From: Quantitative data management in quality improvement collaboratives

Communication

Communicate on all levels, both management as care workers in the teams. Create a transparent design in which each person understands his purpose. Make sure that the QIT design is presented well before onset.

Data traffic

When there is data traffic make clear that it must be secured. Medical data must always be encrypted when it leaves the hospital even when it is anonymous.

Security

Data must be stored in a secure environment, preferably with a third party organization specialized in storing medical data. Ownership of the data must be subjected in a data management protocol.

Spreadsheet

Working with standardized spreadsheets leads to standardized data. Working with spreadsheets is not in line with the philosophy of the breakthrough method. In large QITs it is however inevitable to have at least part of the data standardized. By providing spreadsheets that are easy to extend with other variables it can even help promote additional data gathering.

Feedback

Central data management sometimes only seems to create demands for the teams working in QITs. It's therefore essential for data management to provide the teams with valuable feedback on different levels, both on their own teams, as their own hospital as the project they are involved in. Providing useful feedback encourages the teams to deliver their data to the central database.

Confidence

Quality improvement is about people and their positions. Their must be absolute confidence on how the data is trafficked, stored and on how the results are used.

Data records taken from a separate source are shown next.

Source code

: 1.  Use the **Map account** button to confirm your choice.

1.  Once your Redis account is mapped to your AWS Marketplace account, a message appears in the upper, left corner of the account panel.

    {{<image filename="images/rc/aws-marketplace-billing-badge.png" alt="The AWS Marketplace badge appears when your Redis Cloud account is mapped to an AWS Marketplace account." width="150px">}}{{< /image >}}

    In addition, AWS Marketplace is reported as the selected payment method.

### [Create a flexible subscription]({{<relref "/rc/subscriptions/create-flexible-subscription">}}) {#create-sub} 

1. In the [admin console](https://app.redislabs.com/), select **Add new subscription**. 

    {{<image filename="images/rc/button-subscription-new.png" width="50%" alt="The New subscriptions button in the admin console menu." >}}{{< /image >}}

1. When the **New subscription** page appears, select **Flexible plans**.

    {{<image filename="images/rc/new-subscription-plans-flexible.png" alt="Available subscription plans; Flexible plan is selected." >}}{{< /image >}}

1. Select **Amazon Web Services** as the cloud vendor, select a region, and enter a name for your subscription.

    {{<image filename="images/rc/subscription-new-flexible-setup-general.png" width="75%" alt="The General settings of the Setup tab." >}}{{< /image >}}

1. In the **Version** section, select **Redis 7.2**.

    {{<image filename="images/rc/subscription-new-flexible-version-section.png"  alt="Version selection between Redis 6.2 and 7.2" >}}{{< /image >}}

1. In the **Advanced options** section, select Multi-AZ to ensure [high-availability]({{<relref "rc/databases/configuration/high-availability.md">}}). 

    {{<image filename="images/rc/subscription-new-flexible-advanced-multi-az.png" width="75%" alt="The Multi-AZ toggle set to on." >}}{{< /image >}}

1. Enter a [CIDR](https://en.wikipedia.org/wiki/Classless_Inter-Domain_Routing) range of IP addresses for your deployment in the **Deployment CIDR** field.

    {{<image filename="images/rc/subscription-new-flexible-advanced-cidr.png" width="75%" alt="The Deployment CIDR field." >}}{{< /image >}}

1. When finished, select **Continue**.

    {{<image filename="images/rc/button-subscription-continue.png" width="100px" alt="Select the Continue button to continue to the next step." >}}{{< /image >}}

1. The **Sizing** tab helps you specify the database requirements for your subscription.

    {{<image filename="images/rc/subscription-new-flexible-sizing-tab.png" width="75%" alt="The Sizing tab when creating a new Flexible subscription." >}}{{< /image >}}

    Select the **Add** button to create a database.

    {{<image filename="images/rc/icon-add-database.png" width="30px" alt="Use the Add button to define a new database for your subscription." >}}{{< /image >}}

People will not cooperate in a process of which they think it might harm their position or institutions. A data management protocol with rules and regulations on handling the data and ownership of the data can be helpful in creating confidence.

Data management desk

Only a few of the hospitals involved in the FB p3 program had a tradition on standardized and large-scale data management. In the first cohort unfamiliarity with data management was an obstacle. The hospitals in the second cohort were advised to install a data management desk that could assist all participating teams within the hospital with their data traffic.